At 6:51 pm -0500 15/11/2007, John C Klensin wrote:
Unfortunately, graylisting is one of those techniques that works
well as long as sufficiently few people use it that the spammers
and bot architects don't feel motivated to go to the extra work
to overcome it.
I don't believe it to be a simple problem for the spammers and bot
architects to solve. Not only do they need to start keeping track of
state, they need to keep track of a lot of state (the volume of
messages they are trying to send is huge), which requires a lot more
resources, and they need to manage CPU and network resources such
that they are available for them to retry later. To some extent they
also need to make sure the receiving end has enough resources to
accept their connections, some other spammer overloading a server
will prevent them from sending spam to it. I consider resource
management to be the fundamental problem for spammers, as the bulk of
the is spam coming from bots using hijacked resources. They don't
have total control over those resources (eg: user can switch of the
machine, dynamic IP can change), and most importantly if they were
able to hijack those resources, someone else can. The later turns
this in to a Tragedy of the Commons type problem for the spammers.
My guess is that we have passed at least the
first version of that point: I'm seeing a rapidy increasing
number of spam messages arriving in a one-two sequence from the
same putative source. First one message is sent, then a second
is sent a few minutes later. That doesn't even require that the
bot maintain state, although graylisting that actually keeps
track of message headers or signatures will.

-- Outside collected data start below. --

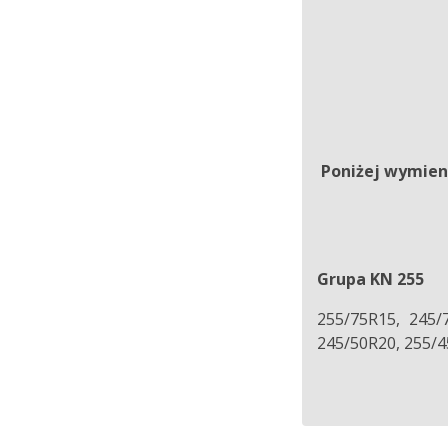
Poniżej wymien
Grupa KN 255
255/75R15, 245/
245/50R20, 255/4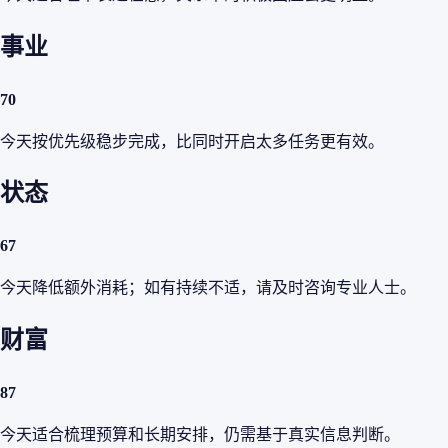
事业
70
今天按优先级稳步完成，比同时开启太多任务更有效。
状态
67
今天降低额外消耗；如有持续不适，请及时咨询专业人士。
财富
87
今天适合梳理预算和长期安排，仍需基于真实信息判断。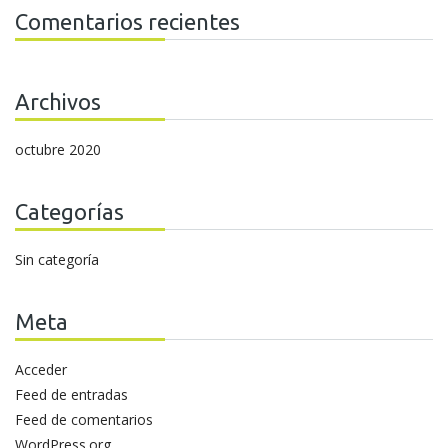
Comentarios recientes
Archivos
octubre 2020
Categorías
Sin categoría
Meta
Acceder
Feed de entradas
Feed de comentarios
WordPress.org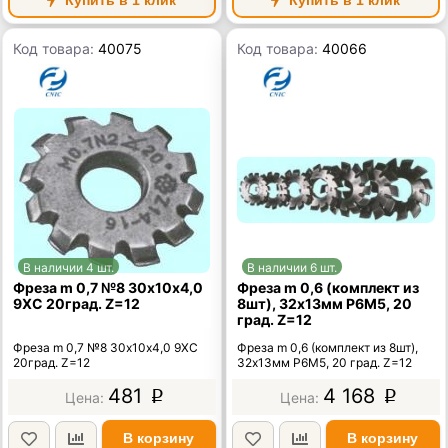
Купить в 1 клик
Купить в 1 клик
Код товара:
40075
Код товара:
40066
В наличии 4 шт.
В наличии 6 шт.
Фреза m 0,7 №8 30х10х4,0
Фреза m 0,6 (комплект из
9ХС 20град. Z=12
8шт), 32х13мм Р6М5, 20
град. Z=12
Фреза m 0,7 №8 30х10х4,0 9ХС
Фреза m 0,6 (комплект из 8шт),
20град. Z=12
32х13мм Р6М5, 20 град. Z=12
481
4 168
p
p
В корзину
В корзину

I'm using a graylisting delay of 25 minutes. Tens of thousands of
bots keeping sufficient state for more than 25 minutes, and then
coordinating things such that they can get through to my server on
the 24 connections allocated to them, would require quite a radical
change in behavior.
Of the ~150,000 unique IPs that have connected to my server in the
last two weeks, just over 70% of them only connected once.
This brings us back to the point I tried to make to Hector:
making these folks smarter may be unwise, especially when doing
so consumes more resources on our and and, with botnets, they
have essentially unlimited resources for which the costs to them
I consider spammers to have the kind of selfish mentality that could
never avoid being trapped by a Tragedy of the Commons. I can't see
spammers not fighting over bots, not hogging all the resources on
hijacked machines, and not hogging resources on receiving servers.
So, since you are graylisting already, by all means enjoy the
advantages as long as they last. But, given what I think we are
seeing already, don't expect them to last for a long time. And
don't ask that we change the standards to make them more
friendly to anti-spam techniques that can reasonably expected to
have a relatively short lifespan.
I definitely don't think the standards should change, I'm quite happy
with the current recommendation of 30 minutes to retry.